La conception même de l’habitat est en train d’évoluer. Antti Lovag avait tout compris avec le Palais Bulle, que Pierre Cardin affectionnait tant. Il ne se considérait pas comme un architecte, mais comme au service de l’humain, était très centré sur « l’humain » et a conçu cet habitat comme une enveloppe autour des besoins de l’homme. Il influence les créateurs d’aujourd’hui à penser que ce sont les besoins qui déterminent la forme et non l’inverse. La sphère et l’arrondi s’enchevêtrent dans les trois dimensions pour créer des grottes, propices à la créativité, l’imagination ayant moins de limites. Cet état d’esprit inspire fortement les créateurs de design et d’objets. Les maisons de rêve sont vues comme complètement intégrées à la nature, à la roche, sans forme. Mais dans nos volumes faits d’arêtes, on a envie de créer de la rondeur pour casser la rigidité et se rapprocher de cet aspect organique. Cela se retrouve donc dans la décoration et les objets.
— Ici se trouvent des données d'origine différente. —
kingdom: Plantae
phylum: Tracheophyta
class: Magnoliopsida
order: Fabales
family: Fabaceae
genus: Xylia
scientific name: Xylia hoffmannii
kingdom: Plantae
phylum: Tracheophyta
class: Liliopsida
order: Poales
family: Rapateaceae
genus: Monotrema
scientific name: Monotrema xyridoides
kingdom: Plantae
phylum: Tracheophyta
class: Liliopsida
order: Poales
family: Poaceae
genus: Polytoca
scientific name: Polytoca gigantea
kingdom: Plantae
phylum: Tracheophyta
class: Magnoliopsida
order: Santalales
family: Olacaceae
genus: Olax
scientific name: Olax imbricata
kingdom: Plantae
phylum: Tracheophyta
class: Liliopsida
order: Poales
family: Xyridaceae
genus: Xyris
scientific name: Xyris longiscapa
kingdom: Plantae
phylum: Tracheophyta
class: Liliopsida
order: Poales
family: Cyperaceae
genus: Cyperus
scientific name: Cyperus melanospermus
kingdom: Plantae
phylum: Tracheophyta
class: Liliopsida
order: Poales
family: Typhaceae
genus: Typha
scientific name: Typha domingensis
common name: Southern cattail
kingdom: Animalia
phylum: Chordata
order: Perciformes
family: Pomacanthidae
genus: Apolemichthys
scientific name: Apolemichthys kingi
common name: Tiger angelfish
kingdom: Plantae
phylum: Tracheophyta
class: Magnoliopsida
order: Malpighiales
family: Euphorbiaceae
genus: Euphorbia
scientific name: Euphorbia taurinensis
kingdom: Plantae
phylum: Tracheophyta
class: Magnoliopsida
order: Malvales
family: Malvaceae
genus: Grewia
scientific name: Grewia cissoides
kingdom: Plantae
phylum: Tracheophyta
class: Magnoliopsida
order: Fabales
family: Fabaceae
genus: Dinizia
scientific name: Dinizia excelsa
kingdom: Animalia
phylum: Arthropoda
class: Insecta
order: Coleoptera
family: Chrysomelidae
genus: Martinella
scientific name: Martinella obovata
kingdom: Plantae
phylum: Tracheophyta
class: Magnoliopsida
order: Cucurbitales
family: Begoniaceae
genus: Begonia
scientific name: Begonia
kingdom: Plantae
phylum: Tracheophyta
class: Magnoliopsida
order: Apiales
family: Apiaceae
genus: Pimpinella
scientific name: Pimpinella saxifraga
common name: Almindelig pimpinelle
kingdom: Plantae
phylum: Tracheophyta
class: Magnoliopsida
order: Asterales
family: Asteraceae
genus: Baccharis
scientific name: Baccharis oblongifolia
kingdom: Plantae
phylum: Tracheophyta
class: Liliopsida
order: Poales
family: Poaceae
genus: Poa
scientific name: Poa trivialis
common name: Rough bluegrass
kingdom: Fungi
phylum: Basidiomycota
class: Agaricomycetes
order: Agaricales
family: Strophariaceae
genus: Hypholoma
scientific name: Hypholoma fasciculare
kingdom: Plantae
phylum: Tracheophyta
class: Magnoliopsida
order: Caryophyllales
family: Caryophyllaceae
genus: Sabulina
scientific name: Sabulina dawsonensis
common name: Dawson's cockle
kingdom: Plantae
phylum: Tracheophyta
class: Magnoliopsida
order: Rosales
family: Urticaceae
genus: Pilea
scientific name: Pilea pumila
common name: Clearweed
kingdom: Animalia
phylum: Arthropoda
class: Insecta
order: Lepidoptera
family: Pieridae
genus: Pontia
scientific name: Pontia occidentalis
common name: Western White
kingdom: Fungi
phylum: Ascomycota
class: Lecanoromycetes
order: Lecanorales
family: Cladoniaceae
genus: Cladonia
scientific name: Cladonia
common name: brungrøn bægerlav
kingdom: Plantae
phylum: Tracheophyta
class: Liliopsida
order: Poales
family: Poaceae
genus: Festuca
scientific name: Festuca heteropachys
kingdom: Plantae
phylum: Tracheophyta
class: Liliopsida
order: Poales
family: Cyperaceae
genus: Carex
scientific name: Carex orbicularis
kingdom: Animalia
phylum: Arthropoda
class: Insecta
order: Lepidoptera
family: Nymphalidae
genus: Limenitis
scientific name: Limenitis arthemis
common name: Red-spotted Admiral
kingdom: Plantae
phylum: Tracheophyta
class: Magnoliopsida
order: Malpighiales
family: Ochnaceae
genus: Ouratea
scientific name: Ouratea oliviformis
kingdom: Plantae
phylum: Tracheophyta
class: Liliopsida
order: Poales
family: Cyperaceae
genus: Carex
On a aussi une autre approche par rapport au sol. On aime retirer nos chaussures : on adore le chauffage sol, on a envie de sentir les tapis, les matières bois, les textures. C’est le grand retour de la moquette épaisse… plutôt claire. Outre l’aspect sensoriel, cela améliore l’aspect sonore.
Le mobilier est arrondi, plein, généreux. Les assises sont accueillantes et garnies partout : posées de façon décontractée contre le sol, sans pieds. On veut chiller, monter dessus, se vautrer, et le canapé est un objet « à vivre ».
Les tables basses se rapprochent du sol également, et elles sont plus petites, modulables.
Les gens préfèrent quitter la ville pour aller vivre à la campagne, au vert. On veut une maison accueillante, confortable, des couleurs qui se rapprochent de la nature. La maison devient un cocon, un élément ultra protecteur. On a envie que tout soit ultra cosy, avec une déco rassurante et douce.
Du côté des couleurs, on est toujours dans les bases neutres. Elles sont toujours relevées par le bois, hyper présent sur toutes les surfaces. Les teintes sont naturelles et chaudes. Les écrus et les bruns sont rythmés par des teintes naturelles qui apportent un peu de style et toujours une influence naturelle. Le terracotta et le vert ont toujours la cote.